Copy every record exactly. Nothing may be skipped.
══ DATA TO PROCESS
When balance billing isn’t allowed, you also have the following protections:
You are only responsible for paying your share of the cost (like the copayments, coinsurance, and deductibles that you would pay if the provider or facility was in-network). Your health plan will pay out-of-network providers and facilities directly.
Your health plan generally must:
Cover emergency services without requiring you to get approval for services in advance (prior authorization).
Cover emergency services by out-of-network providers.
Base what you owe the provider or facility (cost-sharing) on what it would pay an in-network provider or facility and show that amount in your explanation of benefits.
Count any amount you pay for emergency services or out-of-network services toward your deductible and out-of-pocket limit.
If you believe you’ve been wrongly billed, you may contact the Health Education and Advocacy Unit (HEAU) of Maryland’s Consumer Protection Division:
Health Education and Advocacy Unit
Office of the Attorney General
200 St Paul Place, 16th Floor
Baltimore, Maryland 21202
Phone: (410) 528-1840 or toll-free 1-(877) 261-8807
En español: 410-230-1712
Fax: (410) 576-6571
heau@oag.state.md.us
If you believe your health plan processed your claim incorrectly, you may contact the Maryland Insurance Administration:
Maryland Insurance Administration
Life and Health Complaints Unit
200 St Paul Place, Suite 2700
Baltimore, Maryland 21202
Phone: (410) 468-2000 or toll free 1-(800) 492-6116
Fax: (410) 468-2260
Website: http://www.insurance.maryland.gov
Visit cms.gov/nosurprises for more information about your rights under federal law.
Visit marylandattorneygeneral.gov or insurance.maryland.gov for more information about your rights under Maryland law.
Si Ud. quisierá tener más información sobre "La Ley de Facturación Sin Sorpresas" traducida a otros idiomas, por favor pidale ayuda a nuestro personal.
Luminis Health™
════
◆ TASK RESULT ◆
When balance billing isn’t allowed, you also have the following protections:
You are only responsible for paying your share of the cost (like the copayments, coinsurance, and deductibles that you would pay if the provider or facility was in-network). Your health plan will pay out-of-network providers and facilities directly.
Your health plan generally must:
Cover emergency services without requiring you to get approval for services in advance (prior authorization).
Cover emergency services by out-of-network providers.
Base what you owe the provider or facility (cost-sharing) on what it would pay an in-network provider or facility and show that amount in your explanation of benefits.
Count any amount you pay for emergency services or out-of-network services toward your deductible and out-of-pocket limit.
If you believe you’ve been wrongly billed, you may contact the Health Education and Advocacy Unit (HEAU) of Maryland’s Consumer Protection Division:
Health Education and Advocacy Unit
Office of the Attorney General
200 St Paul Place, 16th Floor
Baltimore, Maryland 21202
Phone: (410) 528-1840 or toll-free 1-(877) 261-8807
En español: 410-230-1712
Fax: (410) 576-6571
heau@oag.state.md.us
If you believe your health plan processed your claim incorrectly, you may contact the Maryland Insurance Administration:
Maryland Insurance Administration
Life and Health Complaints Unit
200 St Paul Place, Suite 2700
Baltimore, Maryland 21202
Phone: (410) 468-2000 or toll free 1-(800) 492-6116
Fax: (410) 468-2260
Website: http://www.insurance.maryland.gov
Visit cms.gov/nosurprises for more information about your rights under federal law.
Visit marylandattorneygeneral.gov or insurance.maryland.gov for more information about your rights under Maryland law.
Si Ud. quisierá tener más información sobre "La Ley de Facturación Sin Sorpresas" traducida a otros idiomas, por favor pidale ayuda a nuestro personal.
Luminis Health™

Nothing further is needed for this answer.